Signs of Hezbollah’s increasing reliance on criminal activity have been appearing all over the globe.

This influx of Iranian money led Hezbollah to hire more people and invest in more programs, assuming that Iran’s inflated support would persist. Yet just as Hezbollah accustomed itself to a larger budget, Iran became a much less reliable donor. By mid-January 2009, oil prices had fallen to $36 per barrel and remained under $60 until May, drastically reducing Iran’s oil profits. International sanctions against Iran’s nuclear program, meanwhile, became harsher. Combined with crippling subsidies for basic commodities and soaring inflation, these factors severely hampered Iran’s economic growth. Then, as the economy crashed, Tehran’s ruling clerics blatantly stole the country’s June 2009 elections, spurring months of protests by the Green Movement.

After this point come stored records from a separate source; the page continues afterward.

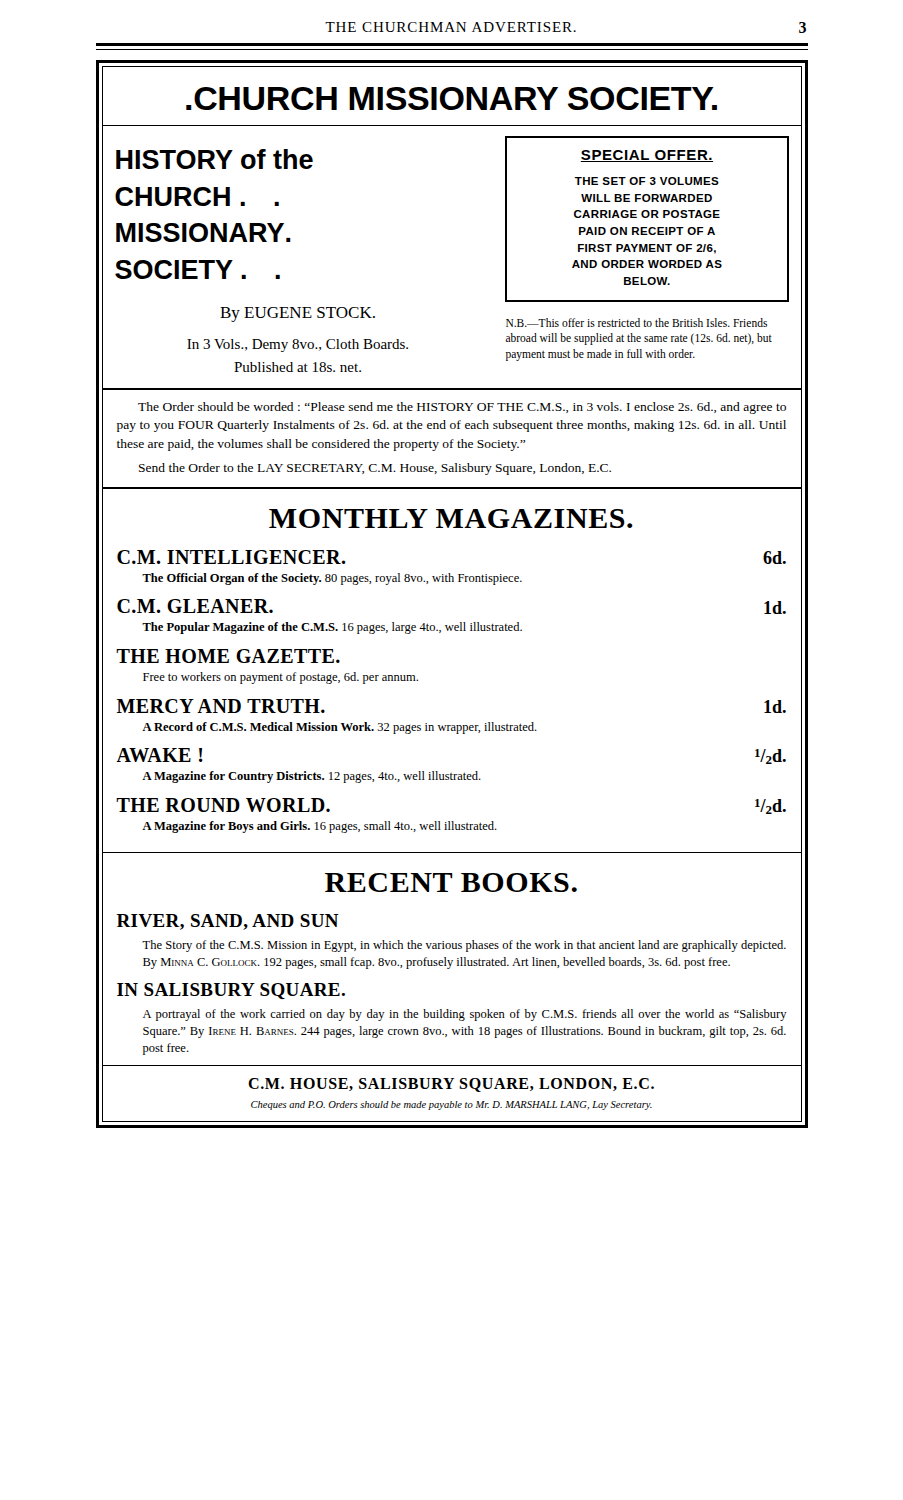THE CHURCHMAN ADVERTISER. 3
.CHURCH MISSIONARY SOCIETY.
HISTORY of the CHURCH . . MISSIONARY. SOCIETY . .
By EUGENE STOCK.
In 3 Vols., Demy 8vo., Cloth Boards.
Published at 18s. net.
SPECIAL OFFER.
THE SET OF 3 VOLUMES
WILL BE FORWARDED
CARRIAGE OR POSTAGE
PAID ON RECEIPT OF A
FIRST PAYMENT OF 2/6,
AND ORDER WORDED AS
BELOW.
N.B.—This offer is restricted to the British Isles. Friends abroad will be supplied at the same rate (12s. 6d. net), but payment must be made in full with order.
The Order should be worded : “Please send me the HISTORY OF THE C.M.S., in 3 vols. I enclose 2s. 6d., and agree to pay to you FOUR Quarterly Instalments of 2s. 6d. at the end of each subsequent three months, making 12s. 6d. in all. Until these are paid, the volumes shall be considered the property of the Society.”
Send the Order to the LAY SECRETARY, C.M. House, Salisbury Square, London, E.C.
MONTHLY MAGAZINES.
C.M. INTELLIGENCER. 6d.
The Official Organ of the Society. 80 pages, royal 8vo., with Frontispiece.
C.M. GLEANER. 1d.
The Popular Magazine of the C.M.S. 16 pages, large 4to., well illustrated.
THE HOME GAZETTE.
Free to workers on payment of postage, 6d. per annum.
MERCY AND TRUTH. 1d.
A Record of C.M.S. Medical Mission Work. 32 pages in wrapper, illustrated.
AWAKE ! 1/2d.
A Magazine for Country Districts. 12 pages, 4to., well illustrated.
THE ROUND WORLD. 1/2d.
A Magazine for Boys and Girls. 16 pages, small 4to., well illustrated.
RECENT BOOKS.
RIVER, SAND, AND SUN
The Story of the C.M.S. Mission in Egypt, in which the various phases of the work in that ancient land are graphically depicted. By Minna C. Gollock. 192 pages, small fcap. 8vo., profusely illustrated. Art linen, bevelled boards, 3s. 6d. post free.
IN SALISBURY SQUARE.
A portrayal of the work carried on day by day in the building spoken of by C.M.S. friends all over the world as “Salisbury Square.” By Irene H. Barnes. 244 pages, large crown 8vo., with 18 pages of Illustrations. Bound in buckram, gilt top, 2s. 6d. post free.
C.M. HOUSE, SALISBURY SQUARE, LONDON, E.C.
Cheques and P.O. Orders should be made payable to Mr. D. MARSHALL LANG, Lay Secretary.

According to Israeli intelligence, these economic pressures forced Tehran to slash its annual budget for Hezbollah by 40 percent in early 2009. (It remains unclear whether Iran has since increased its funding.) As a result, Hezbollah was forced to enact austerity measures, reducing salaries and paid staff and placing several building projects on hold. Hezbollah operatives feared for their jobs, and Hezbollah beneficiaries feared for their handouts. The ensuing cutbacks caused tension within the organization as certain programs and activities were prioritized over others.

Suddenly constrained after years of abundant Iranian funding, Hezbollah turned to its preexisting criminal enterprises to boost its assets. The organization views its illicit income as critical for providing social services to an expanding swath of the Lebanese electorate, paying the families of its fighters, and investing in its growing arsenal of rockets and other advanced weapons.